Elle arrive avec son petit bébé qui sourit et
gazouille. Les regards se tournent vers elle. Elle entend « Oh, qu’il est beau
! » puis des apartés « Évidemment, c’est un enfant facile ! », « Et dire
qu’elle l’éloigne de son père. »
Elle joue avec son fils qui découvre sur une
table des crayons de couleur : « C’est le bleu, et ça le jaune, et celui-là, il
est rouge. Bleu comme le ciel d’azur, jaune comme le citron, rouge comme les
fraises. Oh, tu as vu quand on fait des ondes avec son crayon, ça peut dessiner
une feuille d’arbre ! » L’hôtesse du lieu, soi-disant pour le bien-être
maman-enfant murmure à son sujet, « Tout le monde dit d’elle, qu’elle est à moitié
folle. »
Cette amie pleure, elle la prend dans les bras.
Au loin, d’autres femmes murmurent : « des gouines, des lesbiennes, je te dis.
»
Comment vivre avec ces commentaires mauvais, qui
collent à la peau ? Que faire de ces commérages, colportages, langues de
vipères, commentaires, critiques derrière le dos, calomnies, jalousies, envies
qui polluent chaque moment en société ? Leur faire face, leur dire la colère,
s’en laver, s’en frotter à la brosse rouge, quitte à se faire mal ?
« Vous êtes amour.

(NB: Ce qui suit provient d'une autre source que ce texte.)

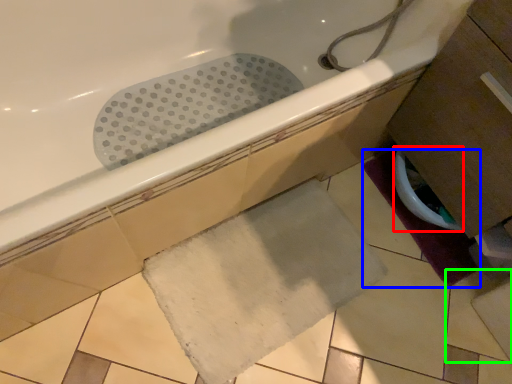
Question: Which is nearer to the toilet bowl (highlighted by a red box)? bath mat (highlighted by a blue box) or ceramic tile (highlighted by a green box).

Choices:
 (A) bath mat
 (B) ceramic tile

Answer: (A)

Vous cherchez l’amour autour
de vous, chez une compagne, un compagnon, une maison, un chien, mais VOUS ÊTES
amour ». Entendre cela à la radio lui envoie une onde… de choc ! Et puis, elle
marche dans la rue et la lumière devient du miel, elle entre dans le tramway,
elle remarque les sourires, elle remercie, elle reçoit des gestes attentionnés.
Si jusque-là elle regardait essentiellement ce qui lui faisait du bien en
essayant de ne pas tenir compte de ce qui la blessait, elle se met soudain à
sentir qu’elle a en elle « l’amour ». Chacun vit avec ses souffrances, pourquoi
en vouloir pour cela ? Nier ces souffrances, cela protège, mais cela ne les
soigne pas. Soudain, elle ose plonger le regard dans celui des inconnues. Les
traîtresses d’hier peuvent-elles être des sœurs? Elle en fait le pari fou, et
alors ? En être taxée un peu plus ou un peu moins, qu’est-ce que cela lui fait
? Elle plonge son regard et elle comprend qu’elle peut avoir des amies, avec
leurs blessures, des amies. Y a-t-il besoin de chercher plus loin ?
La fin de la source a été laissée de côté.